Abends länger hell

Liebe Freunde des Zeitmanagements!

Zur heißen Jahreszeit pflegen die Politiker Pause zu machen. Die Journalisten, die deshalb kaum Themen haben, nennen das Saure-Gurken-Zeit. Oder Sommerloch. Da die Zeitungen trotzdem gefüllt werden müssen, helfen neuerdings die Statistiker und Umfrageinstitute. Wenn statt den gewählten Volksvertretern, das Volk selbst spricht, werden nicht selten sinnlose Kontroversen produziert. Jüngst fragte man die Allgemeinheit zum Zeitvertreib, ob man künftig die Zeit vertreiben solle. Gemeint war die Sommerzeit, die uns arbeitende Bevölkerung zur wärmeren Jahreshälfte wenigstens nach Feierabend noch ein paar helle Stunden gewährt.
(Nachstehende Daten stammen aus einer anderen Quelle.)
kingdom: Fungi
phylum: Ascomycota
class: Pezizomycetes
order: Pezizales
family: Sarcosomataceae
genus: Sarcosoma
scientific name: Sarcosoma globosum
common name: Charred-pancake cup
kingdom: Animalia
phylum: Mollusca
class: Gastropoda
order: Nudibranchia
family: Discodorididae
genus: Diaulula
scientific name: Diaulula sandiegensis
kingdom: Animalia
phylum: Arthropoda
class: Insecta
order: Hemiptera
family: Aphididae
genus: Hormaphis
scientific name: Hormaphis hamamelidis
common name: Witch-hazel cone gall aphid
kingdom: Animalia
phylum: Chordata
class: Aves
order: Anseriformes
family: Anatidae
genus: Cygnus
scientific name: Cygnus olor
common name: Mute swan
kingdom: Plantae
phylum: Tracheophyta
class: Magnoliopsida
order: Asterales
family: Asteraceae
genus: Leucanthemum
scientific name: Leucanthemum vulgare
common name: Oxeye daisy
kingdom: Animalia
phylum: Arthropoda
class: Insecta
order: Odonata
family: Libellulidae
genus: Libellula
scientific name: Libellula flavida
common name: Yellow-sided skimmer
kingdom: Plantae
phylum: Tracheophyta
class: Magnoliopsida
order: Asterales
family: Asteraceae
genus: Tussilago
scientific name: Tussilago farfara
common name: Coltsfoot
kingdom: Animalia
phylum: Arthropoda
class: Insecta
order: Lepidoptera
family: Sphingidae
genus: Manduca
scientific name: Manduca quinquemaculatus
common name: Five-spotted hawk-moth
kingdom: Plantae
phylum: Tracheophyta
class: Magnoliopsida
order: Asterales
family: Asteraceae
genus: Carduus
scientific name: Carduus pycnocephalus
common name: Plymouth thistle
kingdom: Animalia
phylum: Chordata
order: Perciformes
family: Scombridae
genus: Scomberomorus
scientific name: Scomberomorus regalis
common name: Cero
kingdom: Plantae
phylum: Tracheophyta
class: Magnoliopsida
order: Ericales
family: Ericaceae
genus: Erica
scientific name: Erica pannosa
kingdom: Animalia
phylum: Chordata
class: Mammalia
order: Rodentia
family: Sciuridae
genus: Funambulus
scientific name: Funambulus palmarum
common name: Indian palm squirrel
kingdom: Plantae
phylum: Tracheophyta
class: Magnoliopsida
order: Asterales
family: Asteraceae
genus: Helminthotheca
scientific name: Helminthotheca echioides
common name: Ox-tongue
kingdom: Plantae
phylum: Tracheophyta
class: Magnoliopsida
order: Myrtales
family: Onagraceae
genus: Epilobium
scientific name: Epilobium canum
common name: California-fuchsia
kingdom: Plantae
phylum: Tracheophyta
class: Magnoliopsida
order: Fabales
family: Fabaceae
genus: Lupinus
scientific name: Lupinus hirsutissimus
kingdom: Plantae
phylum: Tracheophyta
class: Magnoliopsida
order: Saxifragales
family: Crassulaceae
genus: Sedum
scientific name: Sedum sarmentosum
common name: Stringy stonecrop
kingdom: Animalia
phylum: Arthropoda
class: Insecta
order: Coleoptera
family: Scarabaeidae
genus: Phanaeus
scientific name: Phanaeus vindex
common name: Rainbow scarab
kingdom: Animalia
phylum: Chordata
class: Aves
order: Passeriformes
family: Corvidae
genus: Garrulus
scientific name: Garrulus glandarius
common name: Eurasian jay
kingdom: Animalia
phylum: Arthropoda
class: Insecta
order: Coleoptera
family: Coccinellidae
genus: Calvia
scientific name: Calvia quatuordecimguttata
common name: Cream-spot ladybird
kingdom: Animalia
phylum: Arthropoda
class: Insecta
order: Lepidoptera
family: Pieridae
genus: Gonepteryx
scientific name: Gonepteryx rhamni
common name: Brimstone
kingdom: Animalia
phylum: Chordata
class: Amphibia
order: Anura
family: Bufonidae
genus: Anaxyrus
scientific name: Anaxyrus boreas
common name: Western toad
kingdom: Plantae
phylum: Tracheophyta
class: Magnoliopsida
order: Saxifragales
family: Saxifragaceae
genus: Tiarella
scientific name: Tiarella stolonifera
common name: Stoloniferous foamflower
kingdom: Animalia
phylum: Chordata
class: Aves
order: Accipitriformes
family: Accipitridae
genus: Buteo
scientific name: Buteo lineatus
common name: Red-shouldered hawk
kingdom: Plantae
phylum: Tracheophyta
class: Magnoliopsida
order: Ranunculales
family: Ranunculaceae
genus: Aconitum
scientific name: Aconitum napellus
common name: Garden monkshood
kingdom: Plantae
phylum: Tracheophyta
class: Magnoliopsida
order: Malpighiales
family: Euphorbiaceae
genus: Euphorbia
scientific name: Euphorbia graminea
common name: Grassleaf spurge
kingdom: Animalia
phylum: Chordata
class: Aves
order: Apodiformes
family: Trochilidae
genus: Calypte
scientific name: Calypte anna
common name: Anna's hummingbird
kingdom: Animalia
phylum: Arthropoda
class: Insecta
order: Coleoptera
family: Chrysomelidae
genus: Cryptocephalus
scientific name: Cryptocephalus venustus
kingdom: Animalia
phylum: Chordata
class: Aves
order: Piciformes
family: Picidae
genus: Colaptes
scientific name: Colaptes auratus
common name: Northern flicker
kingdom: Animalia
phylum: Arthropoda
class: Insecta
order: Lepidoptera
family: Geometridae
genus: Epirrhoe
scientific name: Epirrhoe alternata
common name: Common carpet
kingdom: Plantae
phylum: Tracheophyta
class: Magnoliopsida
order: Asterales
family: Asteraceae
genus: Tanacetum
Das Ergebnis der Umfrage war wegen der geringen Anzahl der Befragten zwar weder von Relevanz noch von Repräsentanz, aber doch irgendwie interessant. Während junge Leute und Menschen mittleren Alters eindeutig für helle Abende plädierten, waren die Pensionisten für die Abschaffung der Sommerzeit. Ausgerechnet jene, die den ganzen Tag Zeit haben, sich die Zeit zu nehmen wie sie sie gerade brauchen – weil sie ja genug davon haben – gönnen anderen, die wenig Zeit haben, die schönste Zeit des Tages nicht. Das ist fast so wie beim Brexit. In England haben auch die Alten den Jungen eine Zukunft im gemeinsamen Europa verwehrt. Ich will ja nicht die Urteilsfähigkeit der Rentner anzweifeln. Aber ich möchte diese Sinnlosbefragungen der Bevölkerung abgeschafft wissen. Wenn von 100 Prozent weit weniger als 50 Prozent ihre Stimme abgeben und danach fast immer eine knappe Mehrheit für Nein herauskommt, dann muss man Volksbefragungen in Zweifel ziehen. Weil die Demokratie Gefahr läuft, zur „Dummokratie“ zu verkommen. Zurück zum Thema Zeit. Unlängst schrieb mir jemand, der von mir etwas wollte, in einer E-Mail: Die Zeit drängt! Ich war verstört, dachte nach und fand des Rätsels Lösung: Nicht die Zeit, der Schreiber dieser Zeilen, drängte. Weshalb ich ihn warten ließ!